Meski tanggal pasti invasi masih menjadi perdebatan, tapi mengenai tahun, dapat dipastikan itu terjadi pada tahun 92 Hijriyah. Sebagian besar sejarawan sepakat bahwa tahun itu bertepatan dengan tahun 711 Masehi. Setahun sebelumnya, Thariq bin Ziyad dan orang-orang suku Berber telah melakukan serangan kecil ke Hispania, mereka mengirimkan 400 infanteri dan 100 kavaleri. Serangan pertama itu sukses, sehingga pada musim semi berikutnya, Thariq lebih berani mempersiapkan serangan dalam skala yang lebih besar.
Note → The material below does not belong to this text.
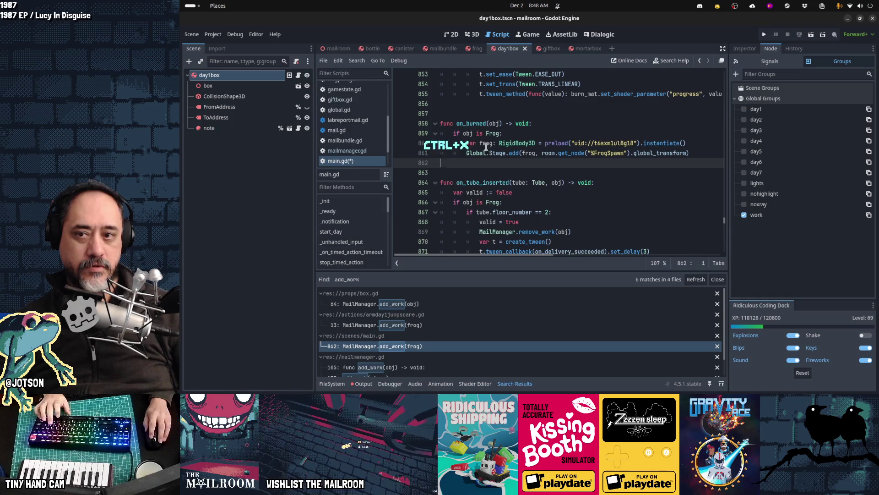
scroll(443, 289, down, 2)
Dalam serangan berikutnya, Thariq membawa sekitar 7.000 pasukan orang Berber. Mereka kemudian diperkuat oleh pasukan tambahan orang Arab sebanyak 5.000 orang. Pada waktu itu Hispania masih dikuasai oleh orang-orang Visigoth. Berdasarkan legenda setempat, Thariq dibantu untuk berlayar ke Spanyol oleh orang-orang lokal pembantu Julian, Lord of Ceuta (Penguasa Ceuta), yang merupakan salah satu petinggi Visigoth.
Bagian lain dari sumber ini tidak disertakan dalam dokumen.